■ Çalışma soruları
**a.** Kurtuluş Savaşı metninde "Meclis ve Hükümet" sözcüklerinden başlayıp "savaşı zaferle sonuçlandırdı." sözcüklerine kadar uzanan bölümün tamamını harfi harfine aktarın.
**b.** Kurtuluş Savaşı metninde "Mondros Mütarekesi'nden sonra" sözcükleriyle başlayan paragrafı, temel bilgilerini koruyarak madde işaretli bir liste biçiminde yeniden yazın.

■ Okunacak metin
Mondros Mütarekesi'nden sonra İtilaf Devletleri'nin Osmanlı ordularını işgale başlamaları üzerine; Mustafa Kemal 9. Ordu Müfettişi olarak 19 Mayıs 1919'da Samsun'a çıktı. 22 Haziran 1919'da Amasya'da yayımladığı genelgeyle "Milletin istiklâlini yine milletin azim ve kararının kurtaracağını " ilan edip Sivas Kongresi'ni toplantıya çağırdı. 23 Temmuz - 7 Ağustos 1919 tarihleri arasında Erzurum, 4 - 11 Eylül 1919 tarihleri arasında da Sivas Kongresi'ni toplayarak vatanın kurtuluşu için izlenecek yolun belirlenmesini sağladı. 27 Aralık 1919'da Ankara'da heyecanla karşılandı. 23 Nisan 1920'de Türkiye Büyük Millet Meclisi'nin açılmasıyla Türkiye Cumhuriyeti'nin kurulması yolunda önemli bir adım atılmış oldu.

Meclis ve Hükümet Başkanlığına Mustafa Kemal seçildi. Türkiye Büyük Millet Meclisi, Kurtuluş Savaşı'nın başarıyla sonuçlanması için gerekli yasaları kabul edip uygulamaya başladı. Türk Kurtuluş Savaşı 15 Mayıs 1919'da Yunanlıların İzmir'I işgali sırasında düşmana ilk kurşunun atılmasıyla başladı. 10 Ağustos 1920 tarihinde Sevr Antlaşması'nı imzalayarak aralarında Osmanlı İmparatorluğu'nu paylaşan I. Dünya Savaşı'nın galip devletlerine karşı önce Kuvâ-yi Milliye adı verilen milis kuvvetleriyle savaşıldı. Türkiye Büyük Millet Meclisi düzenli orduyu kurdu, Kuvâ-yi Milliye - ordu bütünleşmesini sağlayarak savaşı zaferle sonuçlandırdı.

■ İncelenecek veriler
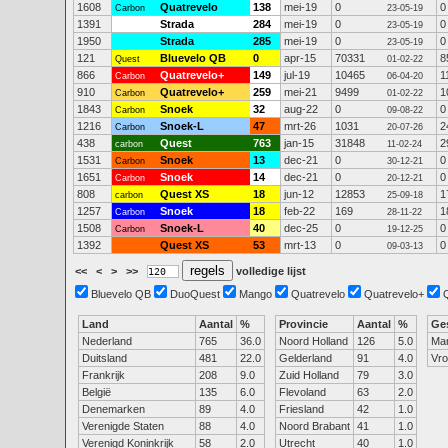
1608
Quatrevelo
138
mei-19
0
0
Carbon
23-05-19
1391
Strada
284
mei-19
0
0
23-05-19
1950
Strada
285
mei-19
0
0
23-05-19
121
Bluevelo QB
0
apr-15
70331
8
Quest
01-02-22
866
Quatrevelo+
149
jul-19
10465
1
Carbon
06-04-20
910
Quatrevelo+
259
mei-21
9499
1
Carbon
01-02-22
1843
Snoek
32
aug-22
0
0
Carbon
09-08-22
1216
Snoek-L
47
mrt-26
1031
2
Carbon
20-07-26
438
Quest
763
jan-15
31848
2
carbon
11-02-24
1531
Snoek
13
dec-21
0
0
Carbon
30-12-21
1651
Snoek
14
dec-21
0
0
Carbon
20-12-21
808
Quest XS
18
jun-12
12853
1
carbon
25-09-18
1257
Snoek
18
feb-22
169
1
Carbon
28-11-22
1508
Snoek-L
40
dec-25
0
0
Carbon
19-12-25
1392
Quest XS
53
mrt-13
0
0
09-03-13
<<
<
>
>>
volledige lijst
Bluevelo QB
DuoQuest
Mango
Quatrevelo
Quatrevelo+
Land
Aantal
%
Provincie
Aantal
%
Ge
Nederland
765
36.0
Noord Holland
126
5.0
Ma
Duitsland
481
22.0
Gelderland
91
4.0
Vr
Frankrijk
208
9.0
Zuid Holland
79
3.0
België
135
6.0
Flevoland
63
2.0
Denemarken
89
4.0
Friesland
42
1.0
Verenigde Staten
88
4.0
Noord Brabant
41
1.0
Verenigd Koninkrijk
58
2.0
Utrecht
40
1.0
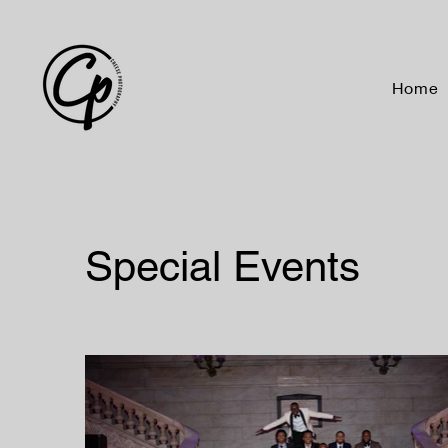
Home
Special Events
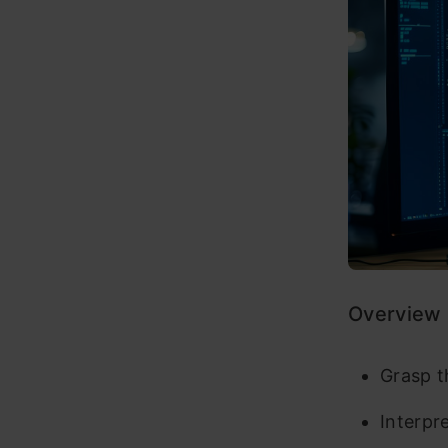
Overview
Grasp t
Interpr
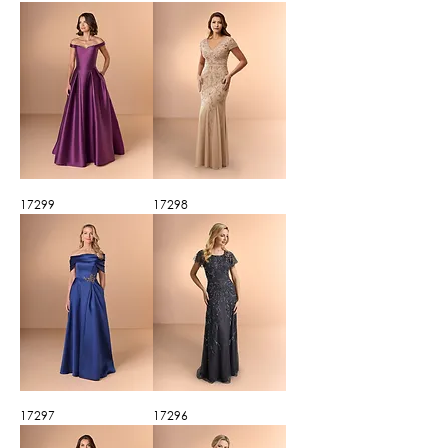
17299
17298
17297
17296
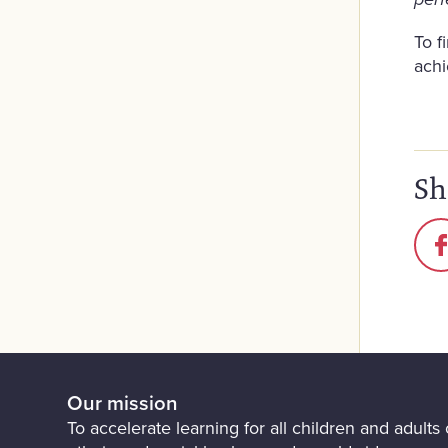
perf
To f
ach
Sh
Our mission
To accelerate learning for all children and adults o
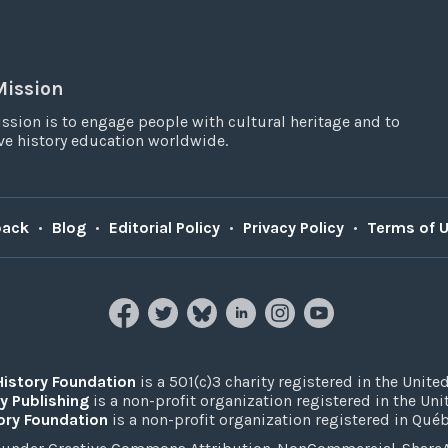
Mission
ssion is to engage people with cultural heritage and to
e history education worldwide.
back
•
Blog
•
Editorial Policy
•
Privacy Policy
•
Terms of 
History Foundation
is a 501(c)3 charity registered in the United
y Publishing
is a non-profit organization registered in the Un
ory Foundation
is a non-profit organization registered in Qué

==

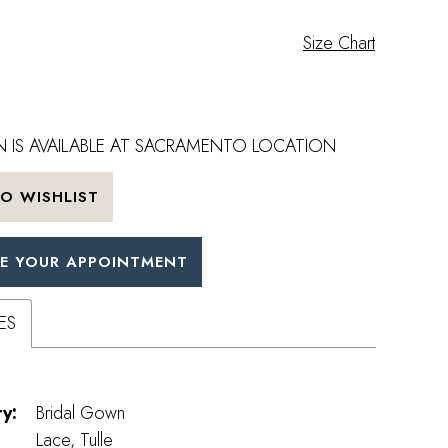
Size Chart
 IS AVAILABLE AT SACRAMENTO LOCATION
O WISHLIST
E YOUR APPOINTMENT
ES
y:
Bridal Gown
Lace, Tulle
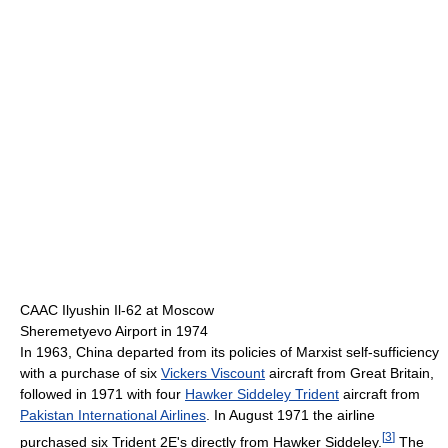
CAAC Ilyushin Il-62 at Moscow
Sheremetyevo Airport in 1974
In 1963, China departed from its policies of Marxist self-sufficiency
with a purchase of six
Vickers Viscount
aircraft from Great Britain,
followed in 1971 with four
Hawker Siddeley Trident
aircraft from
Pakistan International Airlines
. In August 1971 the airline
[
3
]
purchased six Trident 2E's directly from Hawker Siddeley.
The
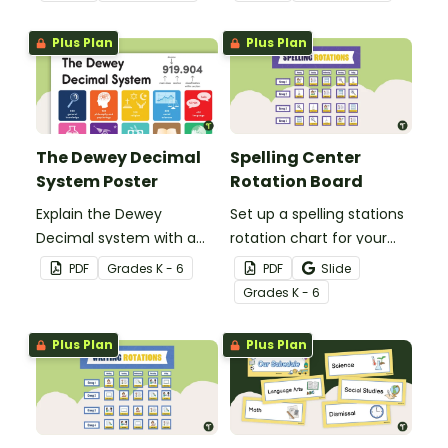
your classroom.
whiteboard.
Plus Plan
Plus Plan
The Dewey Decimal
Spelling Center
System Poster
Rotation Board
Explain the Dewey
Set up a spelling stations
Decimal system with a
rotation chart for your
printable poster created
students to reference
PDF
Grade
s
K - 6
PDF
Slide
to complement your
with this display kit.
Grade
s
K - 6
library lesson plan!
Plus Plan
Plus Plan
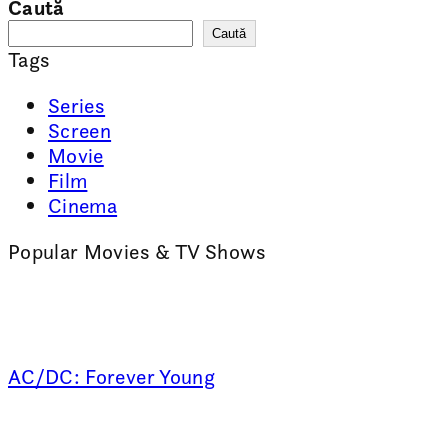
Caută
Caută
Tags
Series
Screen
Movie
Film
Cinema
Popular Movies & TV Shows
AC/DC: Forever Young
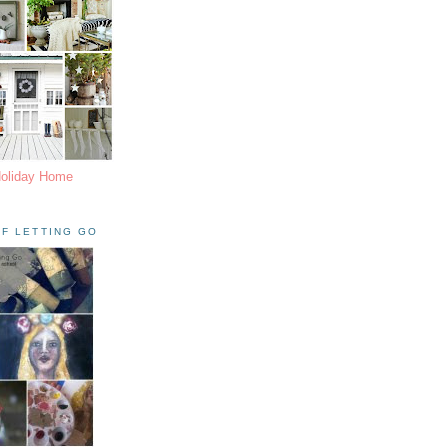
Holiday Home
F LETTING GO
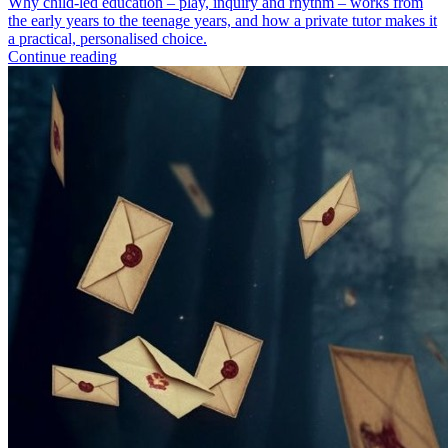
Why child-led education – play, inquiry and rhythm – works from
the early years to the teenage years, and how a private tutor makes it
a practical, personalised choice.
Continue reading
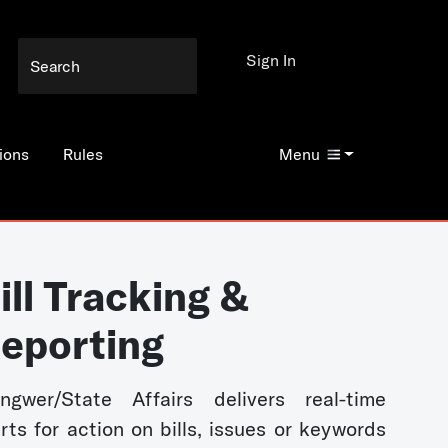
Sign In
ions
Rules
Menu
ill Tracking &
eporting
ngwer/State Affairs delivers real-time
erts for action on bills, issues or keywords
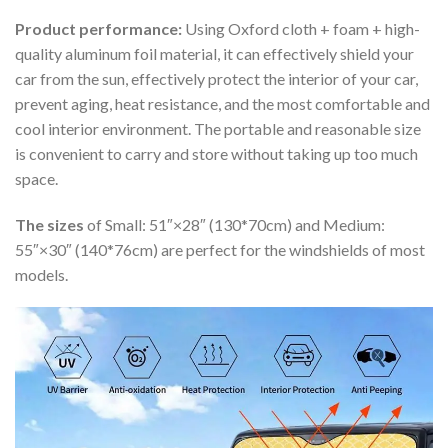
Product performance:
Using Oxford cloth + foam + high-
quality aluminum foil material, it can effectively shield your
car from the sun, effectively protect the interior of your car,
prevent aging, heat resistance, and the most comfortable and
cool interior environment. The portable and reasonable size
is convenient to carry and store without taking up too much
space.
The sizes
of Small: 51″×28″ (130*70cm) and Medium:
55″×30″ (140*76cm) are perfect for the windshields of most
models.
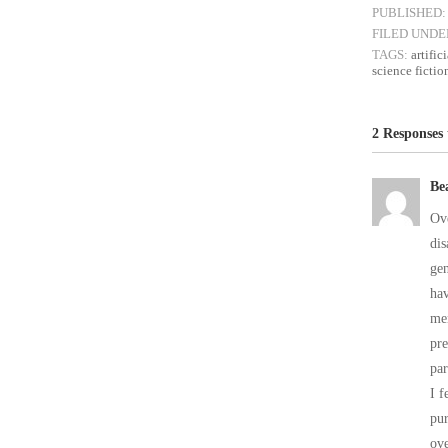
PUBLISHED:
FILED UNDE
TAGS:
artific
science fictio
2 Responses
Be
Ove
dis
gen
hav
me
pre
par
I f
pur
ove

■ Görevlere göre çıktılar
**a.**
Meclis ve Hükümet Başkanlığına Mustafa Kemal seçildi. Türkiye Büyük Millet Meclisi, Kurtuluş Savaşı'nın başarıyla sonuçlanması için gerekli yasaları kabul edip uygulamaya başladı. Türk Kurtuluş Savaşı 15 Mayıs 1919'da Yunanlıların İzmir'I işgali sırasında düşmana ilk kurşunun atılmasıyla başladı. 10 Ağustos 1920 tarihinde Sevr Antlaşması'nı imzalayarak aralarında Osmanlı İmparatorluğu'nu paylaşan I. Dünya Savaşı'nın galip devletlerine karşı önce Kuvâ-yi Milliye adı verilen milis kuvvetleriyle savaşıldı. Türkiye Büyük Millet Meclisi düzenli orduyu kurdu, Kuvâ-yi Milliye - ordu bütünleşmesini sağlayarak savaşı zaferle sonuçlandırdı.

**b.**
- Mondros Mütarekesi'nden sonra İtilaf Devletleri işgale başladı.
- 19 Mayıs 1919: Mustafa Kemal, 9. Ordu Müfettişi olarak Samsun'a çıktı.
- 22 Haziran 1919: Mustafa Kemal Amasya'da bir genelge yayımladı. Bu genelgeyle milletin istiklâlini yine milletin azim ve kararının kurtaracağını ilan etti ve Sivas Kongresi'ni toplantıya çağırdı.
- 23 Temmuz - 7 Ağustos 1919: Erzurum'da kongre toplandı.
- 4 - 11 Eylül 1919: Sivas Kongresi toplandı. İki kongreyle vatanın kurtuluşu için izlenecek yol belirlendi.
- 27 Aralık 1919: Mustafa Kemal Ankara'da heyecanla karşılandı.
- 23 Nisan 1920: Türkiye Büyük Millet Meclisi açıldı. Böylece Türkiye Cumhuriyeti'nin kurulması yolunda önemli bir adım atıldı.